Class Of '76 (ITV1)
THE scene is a school playground where children are happily at play. The voiceover informs the viewer that "Amy was the first", and you know that whatever she came first in, it wasn't something pleasant.
Sure enough, Amy's death as a ten-year-old was the starting point for a dark, dour and depressing thriller that could have easily have been told in one two-hour chunk instead of prolonging the agony in 90-minute episodes over two nights. Eliminating the repetitive and ultimately annoying flashbacks to Amy's death would have cut it down a lot.
I guessed who the guilty person was - think of the most unlikely and that's usually your man (or woman) - long before Detective Inspector Tom Monroe, a sullen and unhappy chap as portrayed by Robert Carlyle.
Not for nothing did someone tell him: "You're a sad man, Tom Monroe", as he investigated an apparent suicide.
Of course, when a man chooses to walk down the middle of a motorway teeming with fast cars, it's difficult to avoid the impression that he's trying to do himself in. A tape left by him suggests his demise is linked to the death of other pupils in his class back in 1976.
To add to the mystery, on the day that he died, the dead man visited the spot where Amy was killed and left a single red rose (cue repeated shots of a red rose lying on the ground).
"No doubt he took his own life but it's the circumstances," says Monroe to his assistant Detective Sergeant Steven Grant, who eats a lot because he gets a better emotional response from a greasy pasty than he does from his boss.
More mysterious than the fact that the food-gobbling Grant doesn't throw up is the blond boy who appears in the back row of the class photograph of '76 and then again a good decade later in a university picture, but without apparently ageing a day. Perhaps, we're asked to ponder, there's a supernatural explanation for all the odd goings-on.
If the opening part was slow to the point of being stationary, then the concluding part had more to hold the attention as the body count piled up and Monroe became less morose. Having spent the first instalment with his brow furrowed, Carlyle got to enjoy himself a bit more, while committing the cardinal sin of going to bed with a suspect.
Inevitably, he was ticked off by his boss, told to drop the case and then proceeded to disobey orders and carry on as if nothing had happened. Even a note from the killer, written in a child's hand, and saying: "Five so far, kill you too if you get too close," couldn't deter him.

(Stored data entries)
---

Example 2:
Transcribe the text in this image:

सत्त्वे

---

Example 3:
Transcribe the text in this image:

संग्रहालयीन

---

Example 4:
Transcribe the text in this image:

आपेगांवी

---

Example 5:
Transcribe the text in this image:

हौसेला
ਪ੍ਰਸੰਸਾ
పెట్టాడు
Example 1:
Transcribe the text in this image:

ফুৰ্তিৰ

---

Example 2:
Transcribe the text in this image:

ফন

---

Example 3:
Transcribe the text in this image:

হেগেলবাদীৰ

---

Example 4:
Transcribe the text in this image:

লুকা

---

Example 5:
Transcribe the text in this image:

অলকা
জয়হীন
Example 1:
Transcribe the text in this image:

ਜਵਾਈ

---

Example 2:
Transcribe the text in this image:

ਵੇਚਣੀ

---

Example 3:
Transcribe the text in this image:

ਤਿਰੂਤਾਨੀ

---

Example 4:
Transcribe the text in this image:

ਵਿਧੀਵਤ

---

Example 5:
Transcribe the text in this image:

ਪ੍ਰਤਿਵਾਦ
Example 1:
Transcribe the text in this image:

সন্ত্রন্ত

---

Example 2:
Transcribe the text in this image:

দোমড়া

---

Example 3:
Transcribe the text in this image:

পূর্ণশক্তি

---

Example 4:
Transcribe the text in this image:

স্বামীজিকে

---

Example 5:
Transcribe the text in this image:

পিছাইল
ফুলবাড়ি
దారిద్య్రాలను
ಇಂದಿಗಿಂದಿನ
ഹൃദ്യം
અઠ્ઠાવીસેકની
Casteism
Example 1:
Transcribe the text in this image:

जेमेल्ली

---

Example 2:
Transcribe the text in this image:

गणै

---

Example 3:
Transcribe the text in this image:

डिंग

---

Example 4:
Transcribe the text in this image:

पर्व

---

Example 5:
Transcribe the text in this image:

■ What you need to do ■
a – Answer these questions using the review of Class Of '76.
(i) Which actor plays Detective Inspector Tom Monroe?
(ii) What did the dead man leave at the spot where Amy was killed?
(iii) What does Detective Sergeant Steven Grant get a better emotional response from than from his boss?
b – From the review of Class Of '76, extract the passage that starts at the words "To add to the" and ends after the words "the odd goings-on.".
c – Write what comes next in the review of Class Of '76, picking up after its final sentence.

■ Responses to the exercise ■
a –
(i) Robert Carlyle
(ii) A single red rose
(iii) A greasy pasty

b –
To add to the mystery, on the day that he died, the dead man visited the spot where Amy was killed and left a single red rose (cue repeated shots of a red rose lying on the ground).
"No doubt he took his own life but it's the circumstances," says Monroe to his assistant Detective Sergeant Steven Grant, who eats a lot because he gets a better emotional response from a greasy pasty than he does from his boss.
More mysterious than the fact that the food-gobbling Grant doesn't throw up is the blond boy who appears in the back row of the class photograph of '76 and then again a good decade later in a university picture, but without apparently ageing a day. Perhaps, we're asked to ponder, there's a supernatural explanation for all the odd goings-on.

c –
With all his quirks and kinks, it would be surprising if Monroe doesn't get his own series and join the ranks of the full-time TV detectives.
Over The Rainbow: The Eva Cassidy Story, Gala Theatre, Durham
MOST people are familiar with the "fame after death" achievement of 33-year-old US singer Eva Cassidy. Touched by the story behind the album Songbird, Radio 2's Terry Wogan ensured that Cassidy has the slightly chilling record of three posthumous number one albums. Writer Brian Langtry's over-sentimental three-hour tribute includes a lengthy death scene that I've only seen bettered by the late Tony Hancock. Fortunately, the recruitment of Carmen Cusack as Eva is a real saving grace.
She's no guitar player, but Cusack battles away bravely with a script which takes her from age ten to final performance. It's an hour into the show before the hair on the back of your neck is electrified by the title track of Songbird and a lot of what went on before could have been condensed into flashback.
Spartan costume and set, relying on the backdrop of video footage, puts intense pressure on the acting and singing. With a lot of the later action set around Chris Biondo's (Mikey O'Connor) recording studio - Cassidy's ex-boyfriend and collaborator who released Songbird - most of the hard-working eight-strong cast have singing/playing duties as well. The script is a little elusive about Cassidy's failure to find fame and doesn't explore why she dodged some of her cancer treatment. Talented, uncompromising, stubborn and handicapped by self-doubt, I suspect that Cassidy wouldn't have wanted to be portrayed, as here, as a saint. More of her familiar songs rather than Ghost Riders In the Sky or She'll Be Coming Round The Mountain would have sent me home happy.